(Text excerpt)
****************
Mike Friedman mikedf at mail.amnh.org
Sat Apr 10 08:27:20 MDT 2004



At least two dozen physical and psychosocial environmental risk factors can 
profoundly compromise the health and welfare of children in low-income 
families in the United States and could affect a child's life as an adult, 
says a noted Cornell University environmental and developmental psychologist.

"Low-income children are disproportionately exposed to a daunting array of 
adverse social and physical environmental conditions," says Gary Evans, a 
professor of design and environmental analysis and of human development in 
Cornell's College of Human Ecology. "The fact that so many environmental 
risk factors cluster in the environments of low-income children exacerbates 
their effects and most likely have debilitating long-term effects on the 
physical, socio-emotional and cognitive development of children living in 

Evans is an international expert on how the physical environment -- noise, 
crowding, housing quality, and air pollution -- can affect human health and 
well-being. He reviewed almost 200 studies to document the environment of 
childhood poverty in the current issue of American Psychologist (Vol. 59:2, 
77-92, 2004).
****************
(Study material)
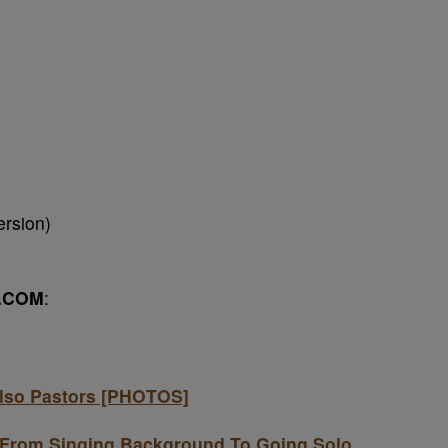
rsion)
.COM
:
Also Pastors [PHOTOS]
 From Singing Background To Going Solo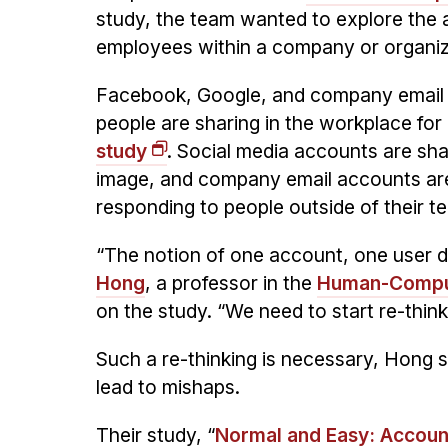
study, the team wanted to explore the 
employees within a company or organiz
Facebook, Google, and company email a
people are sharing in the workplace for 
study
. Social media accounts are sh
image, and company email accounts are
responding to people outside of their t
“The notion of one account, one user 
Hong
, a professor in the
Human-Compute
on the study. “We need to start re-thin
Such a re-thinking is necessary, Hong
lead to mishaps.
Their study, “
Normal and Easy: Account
****************
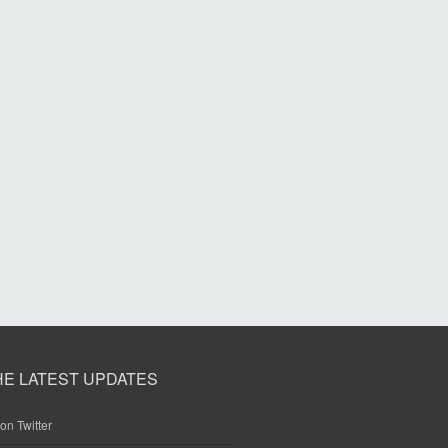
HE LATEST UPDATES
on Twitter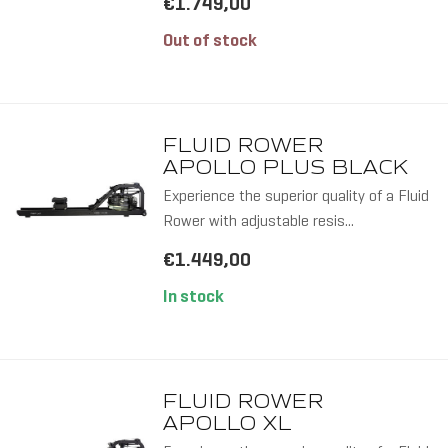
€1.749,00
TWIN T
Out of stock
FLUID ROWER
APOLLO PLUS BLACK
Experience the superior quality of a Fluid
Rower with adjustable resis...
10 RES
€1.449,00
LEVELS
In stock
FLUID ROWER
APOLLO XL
****************
(Required tasks)
(a) For each statement below, say whether it agrees with the article on childhood poverty, answering yes or no and quoting the words of the article that decide it: (i) The article cites at least two dozen environmental risk factors for children in low-income families. (ii) Evans based his review on fewer than fifty studies. (iii) The review appeared in American Psychologist.
(b) Write out the stretch of the article on childhood poverty from "At least two" through "and developmental psychologist.", word for word.
(c) Extend the article on childhood poverty by writing what comes next after its final sentence.
This material was drawn from a separate source.

(Exercise results)
(a)
(i) Yes: "At least two dozen physical and psychosocial environmental risk factors"
(ii) No: "He reviewed almost 200 studies"
(iii) Yes: "in the current issue of American Psychologist"

(b)
At least two dozen physical and psychosocial environmental risk factors can 
profoundly compromise the health and welfare of children in low-income 
families in the United States and could affect a child's life as an adult, 
says a noted Cornell University environmental and developmental psychologist.

(c)
Evans details how children in poorer families, compared with children from 
more affluent backgrounds, suffer from greater family turmoil, violence, 
instability, nonresponsive parenting, smaller social networks, and few 
enrichment opportunities. They live, he finds, in more polluted and crowded 
environments that are noisier and inferior in more dangerous neighborhoods 
with poorer services, more crime and traffic, and fewer elements of nature. 
These children also are more likely to attend schools and day-care 
facilities that are inadequate; they tend to read less, have fewer books at 
home, use libraries less often, and spend more time watching television 
than their middle-income counterparts. "These risk factors aren't randomly 
distributed but co-occur much more frequently in the environments of 
low-income children," says Evans, noting that researchers typically look at 
just one risk factor at a time. "In psychology, we tend to treat poverty 
and socioeconomic class as noise in data that needs to be controlled for. 
Yet, poverty is such a powerful influence that it should not be ignored -- 
it's a dynamic part of the system."

Public policy also tends to consider just one "magic bullet" at a time, 
Evans says. Although the health consequences of exposure to one 
environmental risk factor, such as poor air, water, or crowding, are 
typically modest, the cumulative effect of multiple-risk exposures is 
highly significant.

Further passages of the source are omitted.